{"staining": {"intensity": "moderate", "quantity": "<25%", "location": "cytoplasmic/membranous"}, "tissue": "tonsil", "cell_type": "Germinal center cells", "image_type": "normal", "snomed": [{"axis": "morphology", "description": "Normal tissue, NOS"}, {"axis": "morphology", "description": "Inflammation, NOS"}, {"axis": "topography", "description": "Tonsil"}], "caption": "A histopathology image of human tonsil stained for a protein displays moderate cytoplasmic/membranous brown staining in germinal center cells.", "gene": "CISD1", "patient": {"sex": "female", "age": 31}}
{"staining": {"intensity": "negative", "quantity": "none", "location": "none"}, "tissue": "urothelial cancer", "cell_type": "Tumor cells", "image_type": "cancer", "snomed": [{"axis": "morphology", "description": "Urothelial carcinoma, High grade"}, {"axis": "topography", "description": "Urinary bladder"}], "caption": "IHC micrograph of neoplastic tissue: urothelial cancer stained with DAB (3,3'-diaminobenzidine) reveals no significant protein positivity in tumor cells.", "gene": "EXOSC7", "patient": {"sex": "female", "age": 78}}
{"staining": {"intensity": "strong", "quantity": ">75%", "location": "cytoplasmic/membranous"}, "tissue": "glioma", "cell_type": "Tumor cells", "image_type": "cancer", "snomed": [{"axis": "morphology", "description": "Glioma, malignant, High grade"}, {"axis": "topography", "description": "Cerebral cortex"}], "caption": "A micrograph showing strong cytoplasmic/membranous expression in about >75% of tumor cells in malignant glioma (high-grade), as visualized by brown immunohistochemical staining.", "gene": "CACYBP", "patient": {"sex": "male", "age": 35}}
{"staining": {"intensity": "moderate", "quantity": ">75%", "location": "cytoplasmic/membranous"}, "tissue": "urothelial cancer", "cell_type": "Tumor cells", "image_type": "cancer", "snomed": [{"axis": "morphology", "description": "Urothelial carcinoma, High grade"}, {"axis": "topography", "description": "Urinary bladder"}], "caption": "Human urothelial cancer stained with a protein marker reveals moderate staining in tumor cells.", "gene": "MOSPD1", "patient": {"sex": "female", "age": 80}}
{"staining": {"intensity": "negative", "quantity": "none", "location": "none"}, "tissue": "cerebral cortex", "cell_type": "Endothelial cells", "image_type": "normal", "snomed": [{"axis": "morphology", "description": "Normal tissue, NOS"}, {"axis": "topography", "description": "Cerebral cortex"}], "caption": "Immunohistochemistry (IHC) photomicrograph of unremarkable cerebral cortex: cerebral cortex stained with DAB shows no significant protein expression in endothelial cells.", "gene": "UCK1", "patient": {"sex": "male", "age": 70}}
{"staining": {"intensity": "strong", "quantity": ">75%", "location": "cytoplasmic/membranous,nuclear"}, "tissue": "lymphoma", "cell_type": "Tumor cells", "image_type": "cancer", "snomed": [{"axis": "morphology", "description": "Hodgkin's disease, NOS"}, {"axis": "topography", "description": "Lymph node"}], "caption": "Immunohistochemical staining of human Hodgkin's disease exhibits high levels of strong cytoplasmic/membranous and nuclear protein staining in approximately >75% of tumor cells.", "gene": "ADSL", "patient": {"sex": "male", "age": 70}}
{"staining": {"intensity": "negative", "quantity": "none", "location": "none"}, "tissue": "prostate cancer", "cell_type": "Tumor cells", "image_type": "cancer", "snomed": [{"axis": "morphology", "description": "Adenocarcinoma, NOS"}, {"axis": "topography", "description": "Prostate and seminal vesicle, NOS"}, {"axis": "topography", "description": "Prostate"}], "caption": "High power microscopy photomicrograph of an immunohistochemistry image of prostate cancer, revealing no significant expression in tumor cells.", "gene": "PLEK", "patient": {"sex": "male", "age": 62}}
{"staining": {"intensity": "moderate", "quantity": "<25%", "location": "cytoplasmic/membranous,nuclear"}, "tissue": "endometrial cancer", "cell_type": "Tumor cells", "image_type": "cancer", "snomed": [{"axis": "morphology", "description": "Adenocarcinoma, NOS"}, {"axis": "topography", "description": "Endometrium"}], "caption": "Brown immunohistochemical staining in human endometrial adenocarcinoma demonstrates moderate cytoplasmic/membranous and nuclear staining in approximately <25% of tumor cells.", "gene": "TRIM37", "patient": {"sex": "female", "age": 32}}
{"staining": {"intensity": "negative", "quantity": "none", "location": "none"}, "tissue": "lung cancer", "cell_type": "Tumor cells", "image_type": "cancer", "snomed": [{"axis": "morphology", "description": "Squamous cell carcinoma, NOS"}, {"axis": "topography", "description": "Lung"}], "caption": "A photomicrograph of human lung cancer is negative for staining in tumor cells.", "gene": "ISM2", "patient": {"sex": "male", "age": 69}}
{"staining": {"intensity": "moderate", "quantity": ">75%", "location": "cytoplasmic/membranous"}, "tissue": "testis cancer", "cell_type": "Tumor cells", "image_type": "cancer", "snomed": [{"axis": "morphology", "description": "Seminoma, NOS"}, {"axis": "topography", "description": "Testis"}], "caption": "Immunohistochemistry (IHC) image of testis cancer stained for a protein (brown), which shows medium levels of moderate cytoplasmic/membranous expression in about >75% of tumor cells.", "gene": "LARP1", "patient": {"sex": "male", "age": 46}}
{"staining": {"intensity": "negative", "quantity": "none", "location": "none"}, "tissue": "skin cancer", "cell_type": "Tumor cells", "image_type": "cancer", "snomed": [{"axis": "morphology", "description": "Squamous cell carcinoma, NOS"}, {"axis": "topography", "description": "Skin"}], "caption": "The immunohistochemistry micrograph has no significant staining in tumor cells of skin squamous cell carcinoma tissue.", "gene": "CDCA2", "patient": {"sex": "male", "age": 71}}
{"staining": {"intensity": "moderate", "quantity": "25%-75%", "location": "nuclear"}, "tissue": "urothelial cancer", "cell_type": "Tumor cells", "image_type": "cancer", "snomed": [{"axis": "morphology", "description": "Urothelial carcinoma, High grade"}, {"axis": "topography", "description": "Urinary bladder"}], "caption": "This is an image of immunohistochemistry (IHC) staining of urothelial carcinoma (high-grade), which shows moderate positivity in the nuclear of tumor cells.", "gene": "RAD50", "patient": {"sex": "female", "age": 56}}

Assigned task: Extract all of the data above and output it character for character.

Output for this exercise:
{"staining": {"intensity": "moderate", "quantity": "<25%", "location": "cytoplasmic/membranous"}, "tissue": "tonsil", "cell_type": "Germinal center cells", "image_type": "normal", "snomed": [{"axis": "morphology", "description": "Normal tissue, NOS"}, {"axis": "morphology", "description": "Inflammation, NOS"}, {"axis": "topography", "description": "Tonsil"}], "caption": "A histopathology image of human tonsil stained for a protein displays moderate cytoplasmic/membranous brown staining in germinal center cells.", "gene": "CISD1", "patient": {"sex": "female", "age": 31}}
{"staining": {"intensity": "negative", "quantity": "none", "location": "none"}, "tissue": "urothelial cancer", "cell_type": "Tumor cells", "image_type": "cancer", "snomed": [{"axis": "morphology", "description": "Urothelial carcinoma, High grade"}, {"axis": "topography", "description": "Urinary bladder"}], "caption": "IHC micrograph of neoplastic tissue: urothelial cancer stained with DAB (3,3'-diaminobenzidine) reveals no significant protein positivity in tumor cells.", "gene": "EXOSC7", "patient": {"sex": "female", "age": 78}}
{"staining": {"intensity": "strong", "quantity": ">75%", "location": "cytoplasmic/membranous"}, "tissue": "glioma", "cell_type": "Tumor cells", "image_type": "cancer", "snomed": [{"axis": "morphology", "description": "Glioma, malignant, High grade"}, {"axis": "topography", "description": "Cerebral cortex"}], "caption": "A micrograph showing strong cytoplasmic/membranous expression in about >75% of tumor cells in malignant glioma (high-grade), as visualized by brown immunohistochemical staining.", "gene": "CACYBP", "patient": {"sex": "male", "age": 35}}
{"staining": {"intensity": "moderate", "quantity": ">75%", "location": "cytoplasmic/membranous"}, "tissue": "urothelial cancer", "cell_type": "Tumor cells", "image_type": "cancer", "snomed": [{"axis": "morphology", "description": "Urothelial carcinoma, High grade"}, {"axis": "topography", "description": "Urinary bladder"}], "caption": "Human urothelial cancer stained with a protein marker reveals moderate staining in tumor cells.", "gene": "MOSPD1", "patient": {"sex": "female", "age": 80}}
{"staining": {"intensity": "negative", "quantity": "none", "location": "none"}, "tissue": "cerebral cortex", "cell_type": "Endothelial cells", "image_type": "normal", "snomed": [{"axis": "morphology", "description": "Normal tissue, NOS"}, {"axis": "topography", "description": "Cerebral cortex"}], "caption": "Immunohistochemistry (IHC) photomicrograph of unremarkable cerebral cortex: cerebral cortex stained with DAB shows no significant protein expression in endothelial cells.", "gene": "UCK1", "patient": {"sex": "male", "age": 70}}
{"staining": {"intensity": "strong", "quantity": ">75%", "location": "cytoplasmic/membranous,nuclear"}, "tissue": "lymphoma", "cell_type": "Tumor cells", "image_type": "cancer", "snomed": [{"axis": "morphology", "description": "Hodgkin's disease, NOS"}, {"axis": "topography", "description": "Lymph node"}], "caption": "Immunohistochemical staining of human Hodgkin's disease exhibits high levels of strong cytoplasmic/membranous and nuclear protein staining in approximately >75% of tumor cells.", "gene": "ADSL", "patient": {"sex": "male", "age": 70}}
{"staining": {"intensity": "negative", "quantity": "none", "location": "none"}, "tissue": "prostate cancer", "cell_type": "Tumor cells", "image_type": "cancer", "snomed": [{"axis": "morphology", "description": "Adenocarcinoma, NOS"}, {"axis": "topography", "description": "Prostate and seminal vesicle, NOS"}, {"axis": "topography", "description": "Prostate"}], "caption": "High power microscopy photomicrograph of an immunohistochemistry image of prostate cancer, revealing no significant expression in tumor cells.", "gene": "PLEK", "patient": {"sex": "male", "age": 62}}
{"staining": {"intensity": "moderate", "quantity": "<25%", "location": "cytoplasmic/membranous,nuclear"}, "tissue": "endometrial cancer", "cell_type": "Tumor cells", "image_type": "cancer", "snomed": [{"axis": "morphology", "description": "Adenocarcinoma, NOS"}, {"axis": "topography", "description": "Endometrium"}], "caption": "Brown immunohistochemical staining in human endometrial adenocarcinoma demonstrates moderate cytoplasmic/membranous and nuclear staining in approximately <25% of tumor cells.", "gene": "TRIM37", "patient": {"sex": "female", "age": 32}}
{"staining": {"intensity": "negative", "quantity": "none", "location": "none"}, "tissue": "lung cancer", "cell_type": "Tumor cells", "image_type": "cancer", "snomed": [{"axis": "morphology", "description": "Squamous cell carcinoma, NOS"}, {"axis": "topography", "description": "Lung"}], "caption": "A photomicrograph of human lung cancer is negative for staining in tumor cells.", "gene": "ISM2", "patient": {"sex": "male", "age": 69}}
{"staining": {"intensity": "moderate", "quantity": ">75%", "location": "cytoplasmic/membranous"}, "tissue": "testis cancer", "cell_type": "Tumor cells", "image_type": "cancer", "snomed": [{"axis": "morphology", "description": "Seminoma, NOS"}, {"axis": "topography", "description": "Testis"}], "caption": "Immunohistochemistry (IHC) image of testis cancer stained for a protein (brown), which shows medium levels of moderate cytoplasmic/membranous expression in about >75% of tumor cells.", "gene": "LARP1", "patient": {"sex": "male", "age": 46}}
{"staining": {"intensity": "negative", "quantity": "none", "location": "none"}, "tissue": "skin cancer", "cell_type": "Tumor cells", "image_type": "cancer", "snomed": [{"axis": "morphology", "description": "Squamous cell carcinoma, NOS"}, {"axis": "topography", "description": "Skin"}], "caption": "The immunohistochemistry micrograph has no significant staining in tumor cells of skin squamous cell carcinoma tissue.", "gene": "CDCA2", "patient": {"sex": "male", "age": 71}}
{"staining": {"intensity": "moderate", "quantity": "25%-75%", "location": "nuclear"}, "tissue": "urothelial cancer", "cell_type": "Tumor cells", "image_type": "cancer", "snomed": [{"axis": "morphology", "description": "Urothelial carcinoma, High grade"}, {"axis": "topography", "description": "Urinary bladder"}], "caption": "This is an image of immunohistochemistry (IHC) staining of urothelial carcinoma (high-grade), which shows moderate positivity in the nuclear of tumor cells.", "gene": "RAD50", "patient": {"sex": "female", "age": 56}}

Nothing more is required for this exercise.